Using a number of disconnected tools and platforms to handle individual tasks (or to accommodate the individual working methods of individual team members) on the other hand, can dramatically increase the odds of security breaches, namely by decentralising control of your data and upping the number of locations it can be accessed from.

And if that isn’t enough reason for you to aspire for more streamlined, singular eDiscovery practices, disparate systems also make it practically impossible for decision-makers to gain a holistic view of project data, which can lead to inconsistent analytics that need to be checked and recalculated internally, increase data storage costs by having the same data stored in numerous environments, and generally convolute your operational workflows and foster further process inefficiencies.

Mistake 2: Overlooking the importance of employee retention

This refers to an age-old problem that is true of almost any business, trade or service – the more times sensitive data changes hands, the more likely it is that the data in question will be subject to human error.
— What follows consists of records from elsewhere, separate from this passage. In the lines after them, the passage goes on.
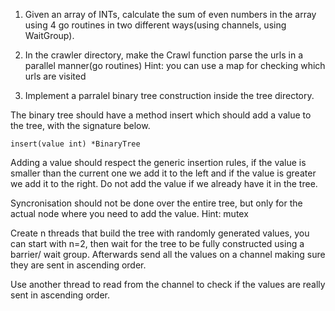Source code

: 1. Given an array of INTs, calculate the sum of even numbers in the array using 4 go routines in two different ways(using channels, using WaitGroup).
2. In the crawler directory, make the Crawl function parse the urls in a parallel manner(go routines)
Hint: you can use a map for checking which urls are visited

3. Implement a parralel binary tree construction inside the tree directory.

The binary tree should have a method insert which should add a value to the tree, with the signature below. <br>

    insert(value int) *BinaryTree

Adding a value should respect the generic insertion rules, if the value is smaller than the current one we add it to the left and if the value is greater we add it to the right. Do not add the value if we already have it in the tree.

Syncronisation should not be done over the entire tree, but only for the actual node where you need to add the value. Hint: mutex

Create n threads that build the tree with randomly generated values, you can start with n=2, then wait for the tree to be fully constructed using a barrier/ wait group. Afterwards send all the values on a channel making sure they are sent in ascending order.

Use another thread to read from the channel to check if the values are really sent in ascending order.
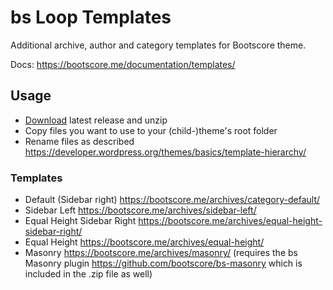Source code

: # bs Loop Templates
Additional archive, author and category templates for Bootscore theme.

Docs: https://bootscore.me/documentation/templates/

## Usage

- [Download](https://github.com/bootscore/bs-loop-templates/releases/latest/download/bs-loop-templates-UnzipFirst.zip) latest release and unzip
- Copy files you want to use to your (child-)theme's root folder
- Rename files as described https://developer.wordpress.org/themes/basics/template-hierarchy/

### Templates

- Default (Sidebar right) https://bootscore.me/archives/category-default/
- Sidebar Left https://bootscore.me/archives/sidebar-left/
- Equal Height Sidebar Right https://bootscore.me/archives/equal-height-sidebar-right/
- Equal Height https://bootscore.me/archives/equal-height/
- Masonry https://bootscore.me/archives/masonry/ (requires the bs Masonry plugin https://github.com/bootscore/bs-masonry which is included in the .zip file as well)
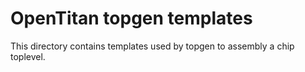 # OpenTitan topgen templates

This directory contains templates used by topgen to assembly a chip toplevel.

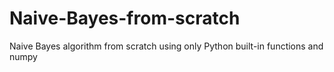 # Naive-Bayes-from-scratch
Naive Bayes algorithm from scratch using only Python built-in functions and numpy 
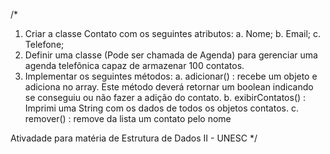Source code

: /*

1. Criar a classe Contato com os seguintes atributos:
    a. Nome;
    b. Email;
    c. Telefone;
2. Definir uma classe (Pode ser chamada de Agenda) para gerenciar uma agenda telefônica capaz de armazenar 100 contatos.
3. Implementar os seguintes métodos:
    a. adicionar() : recebe um objeto e adiciona no array. Este método deverá
    retornar um boolean indicando se conseguiu ou não fazer a adição do
    contato.
    b. exibirContatos() : Imprimi uma String com os dados de todos os objetos
    contatos.
    c. remover() : remove da lista um contato pelo nome
    
  Ativadade para matéria de Estrutura de Dados II - UNESC
 */ 
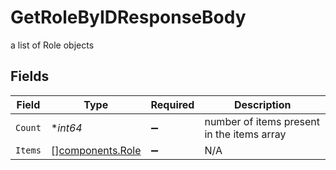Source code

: # GetRoleByIDResponseBody

a list of Role objects


## Fields

| Field                                                | Type                                                 | Required                                             | Description                                          |
| ---------------------------------------------------- | ---------------------------------------------------- | ---------------------------------------------------- | ---------------------------------------------------- |
| `Count`                                              | **int64*                                             | :heavy_minus_sign:                                   | number of items present in the items array           |
| `Items`                                              | [][components.Role](../../models/components/role.md) | :heavy_minus_sign:                                   | N/A                                                  |
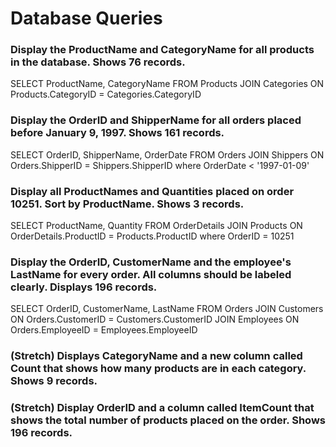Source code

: # Database Queries

### Display the ProductName and CategoryName for all products in the database. Shows 76 records.

SELECT ProductName, CategoryName
FROM Products
JOIN Categories
ON Products.CategoryID = Categories.CategoryID

### Display the OrderID and ShipperName for all orders placed before January 9, 1997. Shows 161 records.

SELECT OrderID, ShipperName, OrderDate
FROM Orders
JOIN Shippers
ON Orders.ShipperID = Shippers.ShipperID
where OrderDate < '1997-01-09'

### Display all ProductNames and Quantities placed on order 10251. Sort by ProductName. Shows 3 records.

SELECT ProductName, Quantity
FROM OrderDetails
JOIN Products
ON OrderDetails.ProductID = Products.ProductID
where OrderID = 10251

### Display the OrderID, CustomerName and the employee's LastName for every order. All columns should be labeled clearly. Displays 196 records.

SELECT OrderID, CustomerName, LastName
FROM Orders
JOIN Customers
ON Orders.CustomerID = Customers.CustomerID
JOIN Employees
ON Orders.EmployeeID = Employees.EmployeeID

### (Stretch)  Displays CategoryName and a new column called Count that shows how many products are in each category. Shows 9 records.

### (Stretch) Display OrderID and a  column called ItemCount that shows the total number of products placed on the order. Shows 196 records.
This refers to both technical data handling errors as well as instances of instructions being repeatedly relayed and, eventually, lost in translation.

And while the importance of employee retention is common sense to anyone managing a team or running a business, more often than not, if a legal team were to be asked the most effective methods of alleviating risk from their practices and securing the information of their clients, they would look outward rather than inward.

If your clients are happy with your teams as they are, you need to ensure you invest sufficiently in maintaining the people that make those teams. 

Focus on keeping your team happy, fulfilled, stimulated and motivated – offer them a career that is both fulfilling and futureproof – eDiscovery is a rapidly growing field and an increasingly attractive employment prospect to many, so be sure to reward enthusiasm in it rather than exploit it, as the chances are if your team doesn’t give its staff the career they want, someone round the corner will.

Mistake 3: Not remaining abreast of regulatory changes

The regulatory landscapes of eDiscovery, litigation services, and the technologies that come with them are in a constant state of flux. 

Between the exponential rate of data growth, emerging devices and legislative shifts around the world of data, these changes can make it difficult to keep up with new laws and changing processes – and that’s without even bringing the minefield of cross-border eDiscovery practices into the equation.

Adapting to these changes as they come requires the ontake of new costs, ongoing investment in new expertise above all else, determination by the bucketload.

To those reading the above with slight feelings of apprehension, we recommend you think for a moment on the abundance of results that would make themselves known in the form of more effective, longer-lasting and ultimately more financially fruitful client relationships, then think some more on the value of continual investment in your compliance measures.

The best way to ensure you keep on top of any and all regulatory changes is to have some in-house resources dedicated solely to this area. If you have the budget, designate an individual (or if you can, a handful) to observe these developments, provide updates to the team, and lead any training initiatives required to help you see in new operating processes.

Mistake 4: Thinking you have to do it alone

While we do believe that legal teams don’t have to be eDiscovery experts to do any of the above on their own steam, we understand that for teams that are already straining at the seams, these things are far easier to suggest than to put into practice.

For those that don’t have the resource to strive for the above internally, there is always the option of outsourcing eDiscovery services to a third-party provider. If you know how to choose the right one, you can rest assured that you will have access to well streamlined and unified systems, that client information will be treated well by a safe pair of hands, and that the latest regulatory measures are stringently adhered to at all times.